Am Fuß des Aussichtsturms gehen die Wandererschutzhütte (2008) und die rustikale Ruhebank (2016) auf den Heimatverein zurück, sowie auf dem Turm die Geo-Infotafeln aus Edelstahl mit den Entfernungsangaben zu anderen Städten (2013). Bei der Renovierung des Kriegerdenkmals (2004) war der Heimatverein ebenso zur Stelle, wie bei der Anfertigung neuer Ortseingangstafeln (2019) von Morsbach.
Zur Zeit (seit 2018) arbeitet der Heimatverein in der Lenkungsgruppe des Integrierten Handlungskonzepts zur Erneuerung mehrerer Ortsteile mit und bringt dort seine Vorstellungen ein. 2021 finanziert der Heimatverein eine neue mobile Veranstaltungsbühne für die Vereine mit, und auch der renovierte, Denkmal geschützte Bahnhof erhält auf Kosten des Heimatvereins wieder eine Original-Bahnhofsuhr und neue „Morsbach“-Schilder (2021).
Apropos Bahnhof: In den Jahren 1995 bis 2015 hat der Heimatverein sich mit Nachdruck für den Erhalt des Bahnhofgebäudes eingesetzt, dessen Dach damals undicht war. Der Vorsitzende des Heimatvereins, Werner Schuh, betonte in der letzten Jahreshauptversammlungen dazu: „Wenn wir damals nicht den Finger in die Wunde gelegt und so vehement bei der Bezirksregierung Köln eine Dachsanierung gefordert hätten, wäre das Bahnhofsgebäude heute längst verfallen.“
Stolz kann der Heimatverein Morsbach auch auf die Reaktivierung des traditionellen Schubkarrenrennens sein (1998), das regelmäßig zahlreiche Schaulustige aus Nah und Fern anlockt, sowie auf seine Theatergruppe „Vürhang op“, die Mundartkomödien einstudiert und 2022 auf ihr 25-jähriges Bestehen zurückblicken kann (gegründet 1997).

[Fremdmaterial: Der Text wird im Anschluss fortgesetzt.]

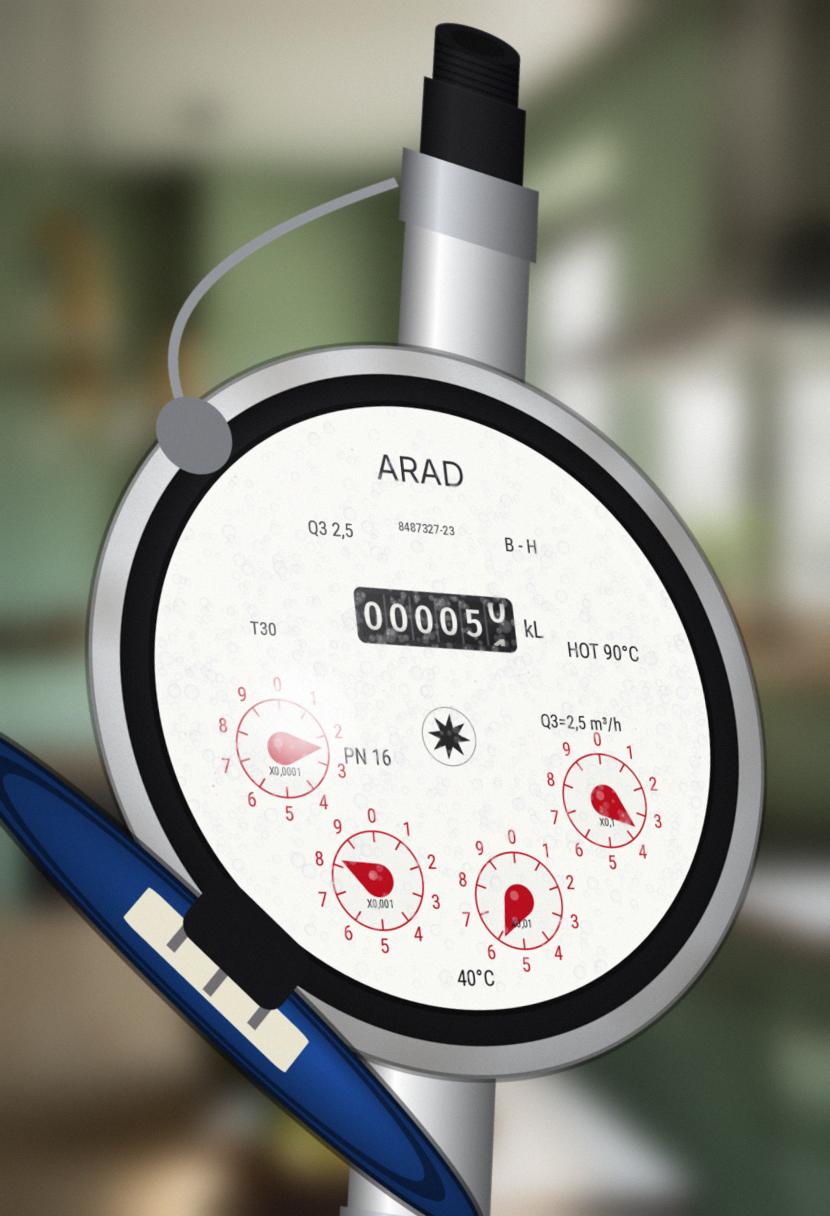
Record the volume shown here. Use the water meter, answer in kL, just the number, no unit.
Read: 50.3582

Wer schreibt, der bleibt, hat sich auch der Heimatverein gesagt und 2013 ein Mundartwörterbuch mit CD herausgegeben. 2019 folgte der Bildband „Morsbach aus der Vogelperspektive“ mit 277 Luftaufnahmen aus neun Jahrzehnten. Auch Morsbachs Wahrzeichen, die Basilika, hat der Heimatverein immer gefördert, sei es durch die Mitfinanzierung einer neuen Fassadenbeleuchtung 1965 und 2013 oder durch einen Zuschuss für die neue Gertrudisorgel (2016).
Der Tradition folgend pflegte der Heimatverein in seiner bisherigen Geschichte Brauchtum und Kulturgut. Bei vielen Anlässen, sei es bei Feiern oder Jubiläen, wirkte der Verein mit und wurde so zu einem wichtigen Kulturträger innerhalb der Gemeinde Morsbach.

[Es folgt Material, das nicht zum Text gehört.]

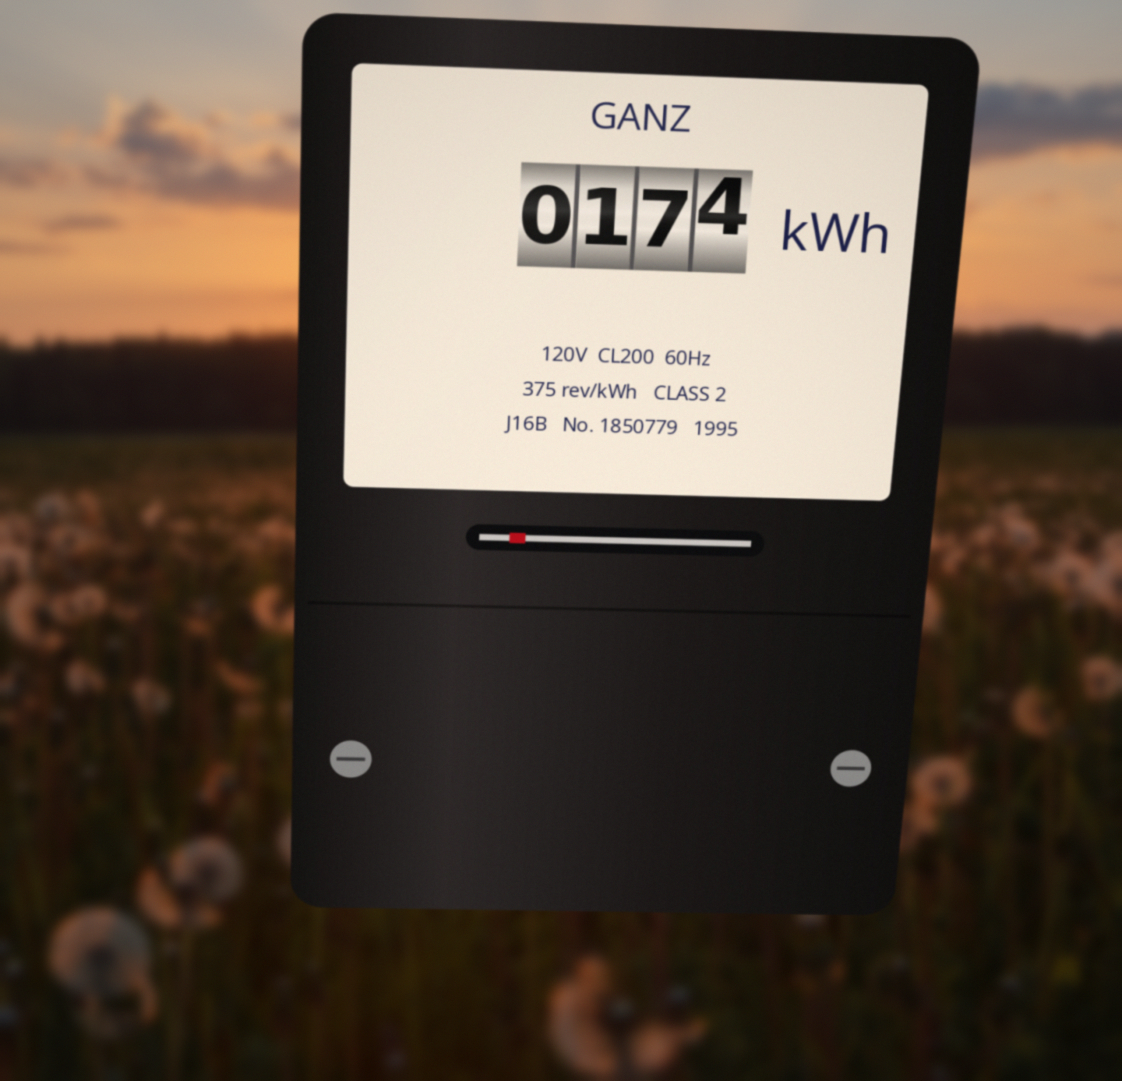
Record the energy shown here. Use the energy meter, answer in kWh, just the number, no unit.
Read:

Besonders hervorzuheben ist die aktive Teilnahme des Heimatvereins an der 1100-Jahr-Feier (1995) und der 1111-Jahr-Feier (2006).
Sobald sich wieder die Gelegenheit ergibt, wird der Heimatverein auch erneut den „Müeschbejer Jongen“ oder das „Müeschbejer Määdchen“ verleihen, eine Auszeichnung für verdiente Morsbacher oder Morsbacherinnen. 2021 hat der Heimatverein zwei Stolpersteine im Gedenken an die jüdische Familie Levy gestiftet.

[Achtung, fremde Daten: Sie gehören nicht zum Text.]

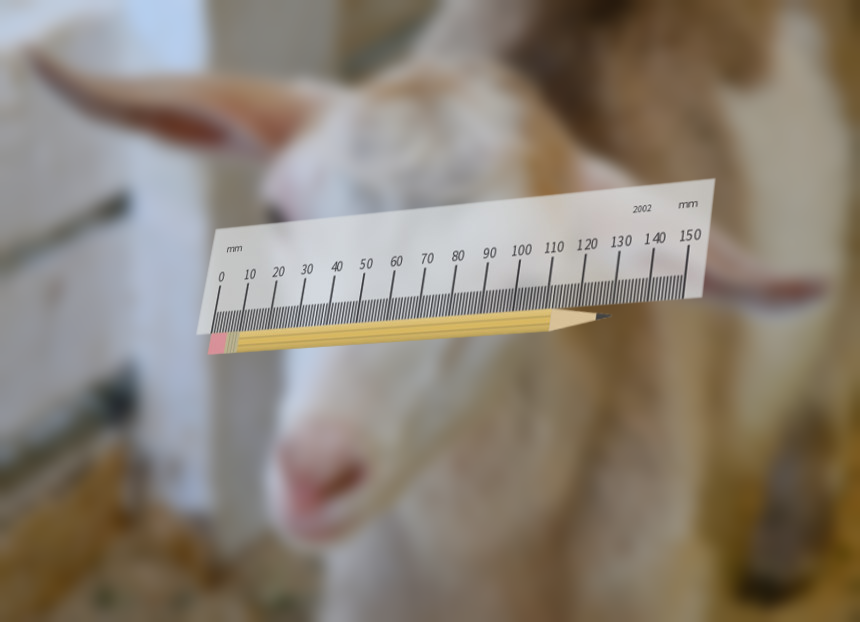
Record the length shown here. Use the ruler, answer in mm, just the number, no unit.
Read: 130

Von dem traditionellen „Müeschbejer Oowend“, dem klassischen Schubkarrenrennen oder einem „Flöötscherfest“, bei denen das 125-jährige Jubiläum hätte gefeiert werden können, hat der Heimatverein 2021 Corona bedingt abgesehen.
Dennoch hielt der Verein einen kulturellen Leckerbissen bereit. Am 8. Dezember 2021 hieß es in der Morsbacher Kulturstätte „Kölsche Weihnacht – Paveier und Gäste“. Mit dieser Veranstaltung ließ der Heimatverein Morsbach sein Jubiläumsjahr ausklingen.
Heinrich Halberstadt: Symbolfigur für bürgerliche Initiativen
Gerne erinnert der Heimatverein Morsbach an seinen rührigen Vorsitzenden Heinrich Halberstadt (*1875, +1944). Er gilt in Morsbach als Symbolfigur für bürgerliche Initiativen und Eigenleistungen. So war er maßgeblich am Bau des Kriegerdenkmals (1913-1919), am Bau der Badeanstalt (1927) und der Errichtung des alten Holzaussichtsturmes (1936) auf der Hohen Hardt beteiligt, ebenso 1928 am Bau der Hängebrücke über die Wisser.
Durch seine Initiative entstanden in den 1920er und 1930er Jahren Fuß- und Wanderwege rund um Morsbach, die Grotte im „Krankenhauswäldchen“, Schutzhütten, und es wurden zahlreiche Ruhebänke aufgestellt.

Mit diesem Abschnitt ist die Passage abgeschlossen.